[Page images and extracted text]
* * * *
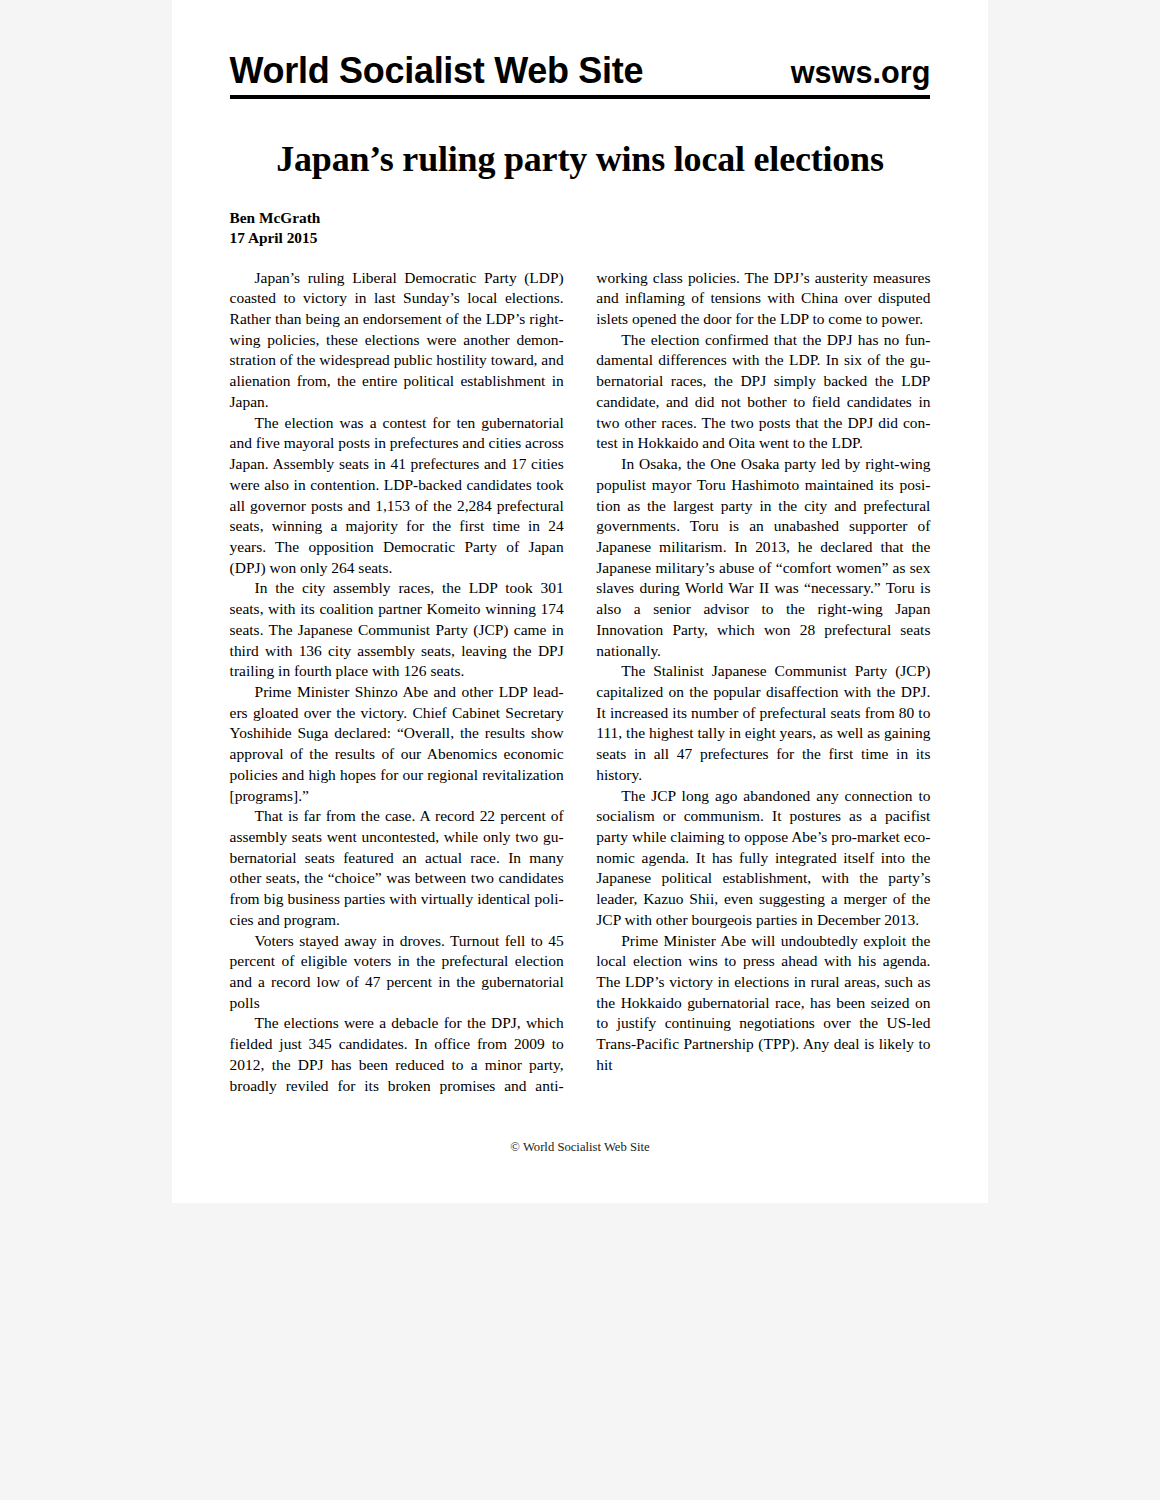World Socialist Web Site
wsws.org
Japan’s ruling party wins local elections
Ben McGrath
17 April 2015
Japan’s ruling Liberal Democratic Party (LDP) coasted to victory in last Sunday’s local elections. Rather than being an endorsement of the LDP’s right-wing policies, these elections were another demonstration of the widespread public hostility toward, and alienation from, the entire political establishment in Japan.
The election was a contest for ten gubernatorial and five mayoral posts in prefectures and cities across Japan. Assembly seats in 41 prefectures and 17 cities were also in contention. LDP-backed candidates took all governor posts and 1,153 of the 2,284 prefectural seats, winning a majority for the first time in 24 years. The opposition Democratic Party of Japan (DPJ) won only 264 seats.
In the city assembly races, the LDP took 301 seats, with its coalition partner Komeito winning 174 seats. The Japanese Communist Party (JCP) came in third with 136 city assembly seats, leaving the DPJ trailing in fourth place with 126 seats.
Prime Minister Shinzo Abe and other LDP leaders gloated over the victory. Chief Cabinet Secretary Yoshihide Suga declared: “Overall, the results show approval of the results of our Abenomics economic policies and high hopes for our regional revitalization [programs].”
That is far from the case. A record 22 percent of assembly seats went uncontested, while only two gubernatorial seats featured an actual race. In many other seats, the “choice” was between two candidates from big business parties with virtually identical policies and program.
Voters stayed away in droves. Turnout fell to 45 percent of eligible voters in the prefectural election and a record low of 47 percent in the gubernatorial polls
The elections were a debacle for the DPJ, which fielded just 345 candidates. In office from 2009 to 2012, the DPJ has been reduced to a minor party, broadly reviled for its broken promises and anti-working class policies. The DPJ’s austerity measures and inflaming of tensions with China over disputed islets opened the door for the LDP to come to power.
The election confirmed that the DPJ has no fundamental differences with the LDP. In six of the gubernatorial races, the DPJ simply backed the LDP candidate, and did not bother to field candidates in two other races. The two posts that the DPJ did contest in Hokkaido and Oita went to the LDP.
In Osaka, the One Osaka party led by right-wing populist mayor Toru Hashimoto maintained its position as the largest party in the city and prefectural governments. Toru is an unabashed supporter of Japanese militarism. In 2013, he declared that the Japanese military’s abuse of “comfort women” as sex slaves during World War II was “necessary.” Toru is also a senior advisor to the right-wing Japan Innovation Party, which won 28 prefectural seats nationally.
The Stalinist Japanese Communist Party (JCP) capitalized on the popular disaffection with the DPJ. It increased its number of prefectural seats from 80 to 111, the highest tally in eight years, as well as gaining seats in all 47 prefectures for the first time in its history.
The JCP long ago abandoned any connection to socialism or communism. It postures as a pacifist party while claiming to oppose Abe’s pro-market economic agenda. It has fully integrated itself into the Japanese political establishment, with the party’s leader, Kazuo Shii, even suggesting a merger of the JCP with other bourgeois parties in December 2013.
Prime Minister Abe will undoubtedly exploit the local election wins to press ahead with his agenda. The LDP’s victory in elections in rural areas, such as the Hokkaido gubernatorial race, has been seized on to justify continuing negotiations over the US-led Trans-Pacific Partnership (TPP). Any deal is likely to hit
© World Socialist Web Site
* * * *
[PROMPT] A line belongs in the answer if it contains the word "time"; copy every such line from the data above.

[SOLUTION FOR THIS TASK]
The election was a contest for ten gubernatorial and five mayoral posts in prefectures and cities across Japan. Assembly seats in 41 prefectures and 17 cities were also in contention. LDP-backed candidates took all governor posts and 1,153 of the 2,284 prefectural seats, winning a majority for the first time in 24 years. The opposition Democratic Party of Japan (DPJ) won only 264 seats.
The Stalinist Japanese Communist Party (JCP) capitalized on the popular disaffection with the DPJ. It increased its number of prefectural seats from 80 to 111, the highest tally in eight years, as well as gaining seats in all 47 prefectures for the first time in its history.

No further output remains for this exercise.